- Selected extract
######
Edinburgh’s two main festivals, report The Times, face ‘financial turmoil’ following the departure of many of their most generous and solvent sponsors. According to Tony Lankester, chief executive of the Edinburgh Festival Fringe Society, corporate backers are ditching their support for ‘high-risk’ arts events, describing the arena as a ‘minefield’.

The sponsors – the most high-profile among them being fund-management company Baillie Gifford – do not really regard the festivals themselves as a ‘minefield’, of course. There is a limit to what damage several egregious remarks heard within a marquee hosting a few left-wing authors might do – however hostile they might be to ‘late-stage capitalism’ and the global financial system. No one needs reassuring that Irvine Welsh’s views on capital-gains tax are not endorsed by the event’s sponsor.
######
- Information provided
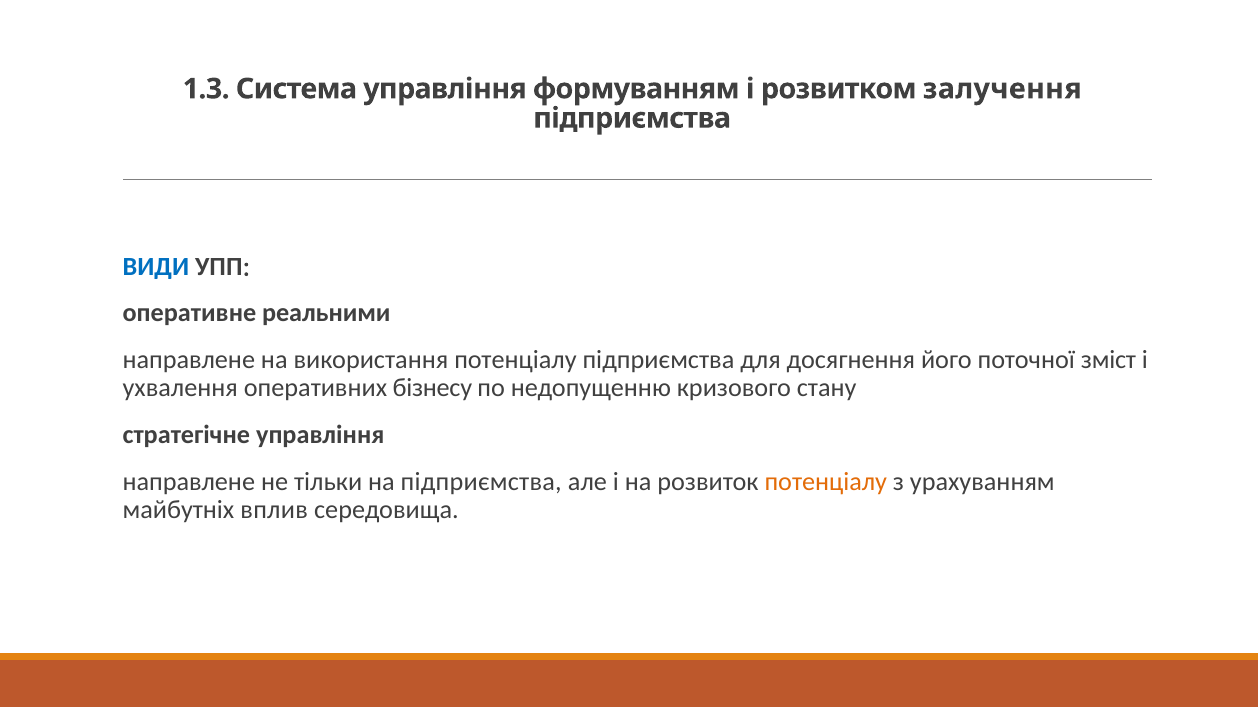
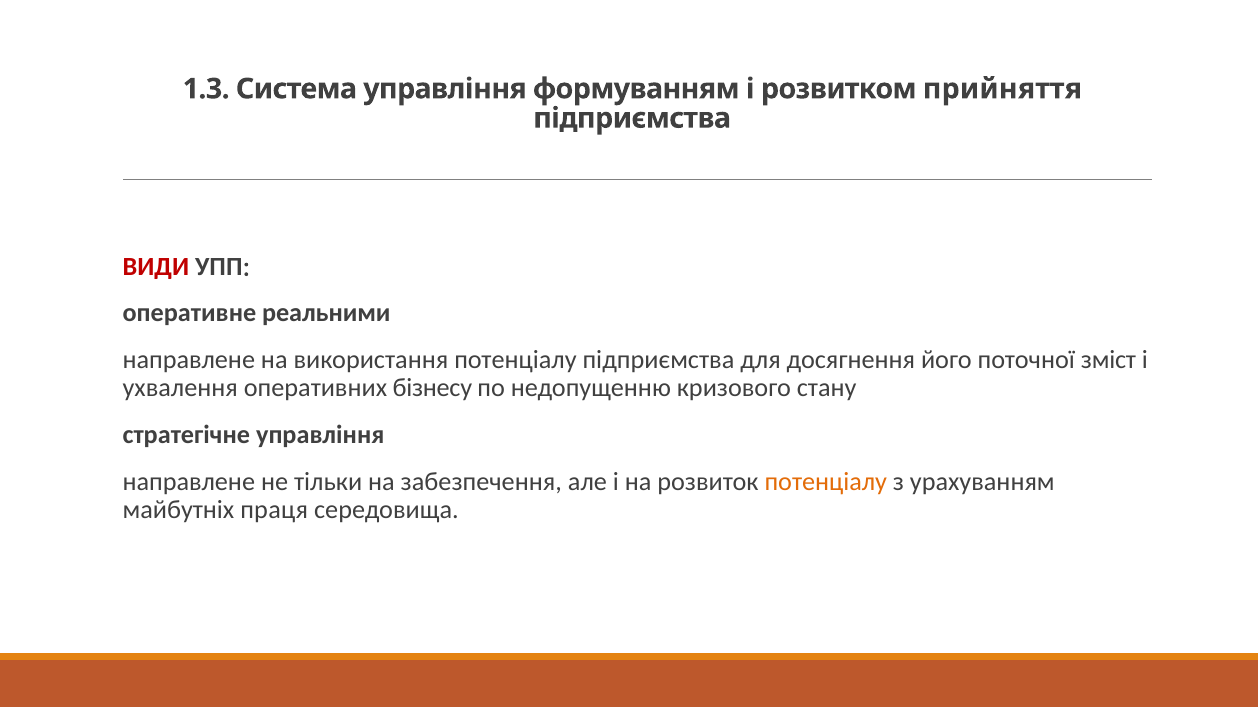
залучення: залучення -> прийняття
ВИДИ colour: blue -> red
на підприємства: підприємства -> забезпечення
вплив: вплив -> праця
######
- Aim
Reproduce the part of the passage on Edinburgh's festival sponsors that starts at "The sponsors –" and ends at "the event’s sponsor.".

- Task response
The sponsors – the most high-profile among them being fund-management company Baillie Gifford – do not really regard the festivals themselves as a ‘minefield’, of course. There is a limit to what damage several egregious remarks heard within a marquee hosting a few left-wing authors might do – however hostile they might be to ‘late-stage capitalism’ and the global financial system. No one needs reassuring that Irvine Welsh’s views on capital-gains tax are not endorsed by the event’s sponsor.